ZeroBounce
- Type: LLC
- Industry: Email marketing
- Founded: 2015; 11 years ago
- Founders: Liviu Tanase
- Headquarters: Santa Barbara, USA
- Area served: Global
- Key people: Liviu Tanase (CEO) Brian Minick (COO) Paul Pintilescu (CTO) Dan Cotet (CPO)
- Number of employees: 88
- Website: www.zerobounce.net

= ZeroBounce =

Global email services company

ZeroBounce, the trading name of Herza LLC, is a software company specializing in email address validation and deliverability. The ZeroBounce email validation and deliverability platform checks whether email addresses are real, active, and safe before sending, helping to prevent emails from bouncing, being classified as spam, or from being filtered in transit by ISPs and other operators. It does this through a multi-step technical verification process, before categorizing each address (e.g. valid, invalid, spam trap) and enriching it with extra data like AI quality scores.

Over 650,000 customers use ZeroBounce tools for cleaning email lists, warming sending domains, monitoring blacklists and DMARC records.

== Company history ==
ZeroBounce was formed by Liviu Tǎnase in 2015, becoming fully operational in 2017. In September of the same year, ZeroBounce became a Better Business Bureau Accredited Business.

In December 2017, ZeroBounce joined the EU-US and Swiss-US Data Privacy Framework.

In 2019, ZeroBounce ranked 851 on the Inc. 5000 list of the fastest-growing companies in the United States of America.

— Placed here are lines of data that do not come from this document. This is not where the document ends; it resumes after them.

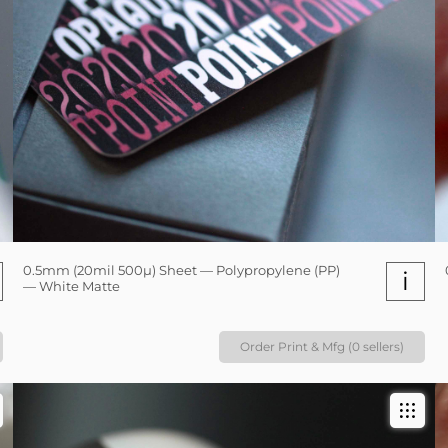
0.5mm (20mil 500µ) Sheet — Polypropylene (PP)
i
— White Matte
Order Print & Mfg (0 sellers)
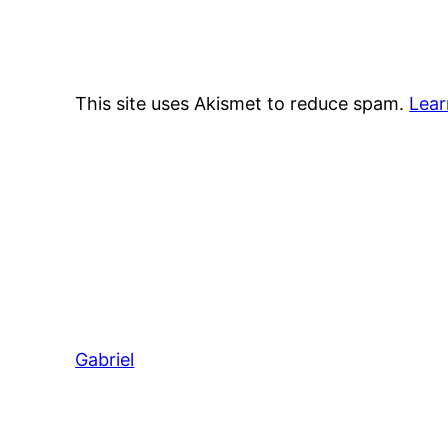
This site uses Akismet to reduce spam.
Lear
Gabriel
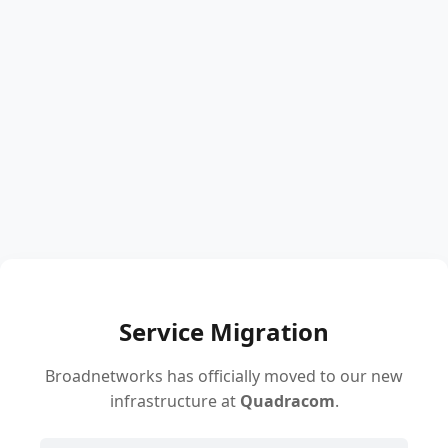
Service Migration
Broadnetworks has officially moved to our new
infrastructure at
Quadracom
.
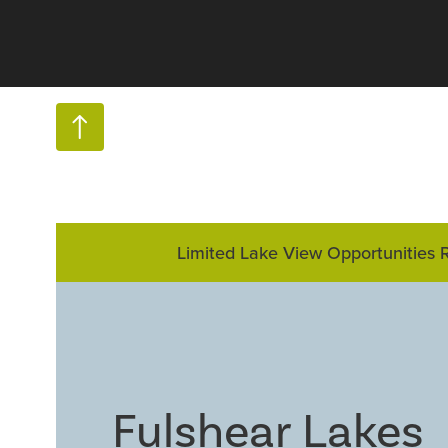
Limited Lake View Opportunities 
Fulshear Lakes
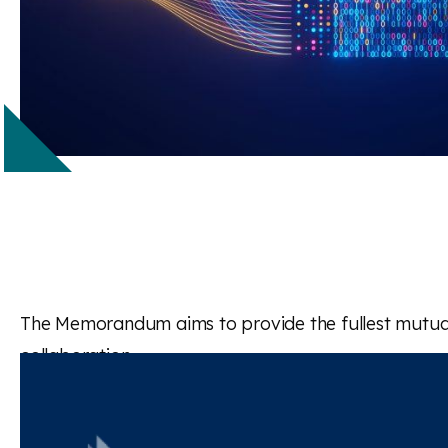
The Memorandum aims to provide the fullest mutual a
collaboration.
Read the full paper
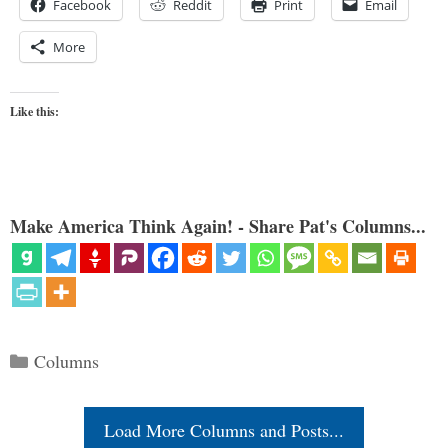
Facebook
Reddit
Print
Email
More
Like this:
Make America Think Again! - Share Pat's Columns...
Categories
Columns
Load More Columns and Posts...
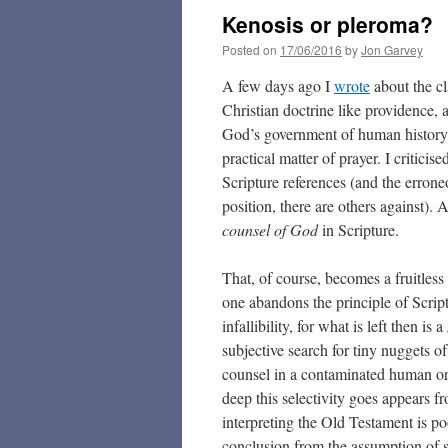
Kenosis or pleroma?
Posted on
17/06/2016
by
Jon Garvey
A few days ago I
wrote
about the cl
Christian doctrine like providence, 
God’s government of human history a
practical matter of prayer. I critici
Scripture references (and the errone
position, there are others against). 
counsel of God
in Scripture.
That, of course, becomes a fruitless
one abandons the principle of Script
infallibility, for what is left then is a
subjective search for tiny nuggets o
counsel in a contaminated human o
deep this selectivity goes appears f
interpreting the Old Testament is po
conclusion from the assumption of s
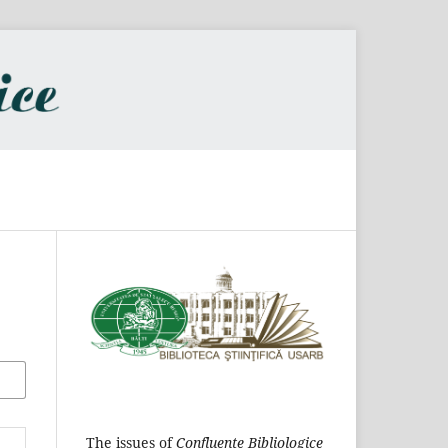
The issues of
Confluențe Bibliologice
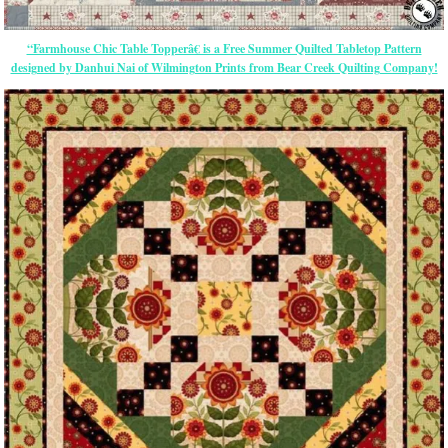
“Farmhouse Chic Table Topperâ€ is a Free Summer Quilted Tabletop Pattern
designed by Danhui Nai of Wilmington Prints from Bear Creek Quilting Company!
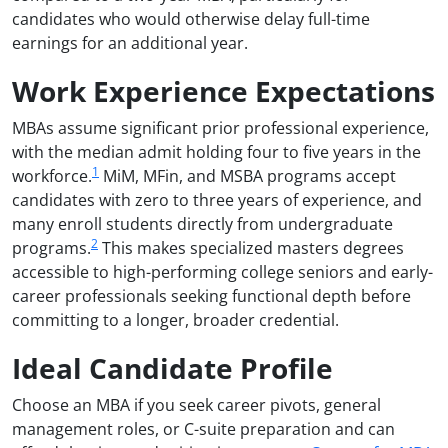
candidates who would otherwise delay full-time
earnings for an additional year.
Work Experience Expectations
MBAs assume significant prior professional experience,
with the median admit holding four to five years in the
1
workforce.
MiM, MFin, and MSBA programs accept
candidates with zero to three years of experience, and
many enroll students directly from undergraduate
2
programs.
This makes specialized masters degrees
accessible to high-performing college seniors and early-
career professionals seeking functional depth before
committing to a longer, broader credential.
Ideal Candidate Profile
Choose an MBA if you seek career pivots, general
management roles, or C-suite preparation and can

In 2020, the ZeroBounce service was expanded to include an email server tester, an inbox placement tester and a blacklist monitoring tool to further improve message delivery for clients. The same year, ZeroBounce reached No. 40 on the Inc. 5000 list. The company recorded a 7000% growth in revenue over three years.

In 2021, ZeroBounce was ranked No. 9 on the Inc. Regionals Southeast list, and No. 487 on the Inc. 5000 list. CEO Liviu Tanase was also honoured with a place on the Forbes Next 1000 list. The company was reportedly serving over 125,000 corporate clients.

On 22 March 2022, ZeroBounce completed SOC 2 Type 2
audit and certification for the first time.

On August 24, 2022, ZeroBounce achieved ISO/IEC 27001:2013 certification. This was upgraded to the ISO/IEC 27001:2022 certification on 24 July 2026.

In 2022, ZeroBounce reached No 52 on the Inc. Regionals list, and No. 1954 on the Inc. 5000 list. That same year, the company was named an Inc. Power Partner, an annual award honoring the best B2B companies worldwide.

By July 2024, ZeroBounce was reported to have in excess of 325,000 corporate customers by July of the same year.

By 2026, the ZeroBounce user base was estimated to be between 400,000 and 500,000 seats.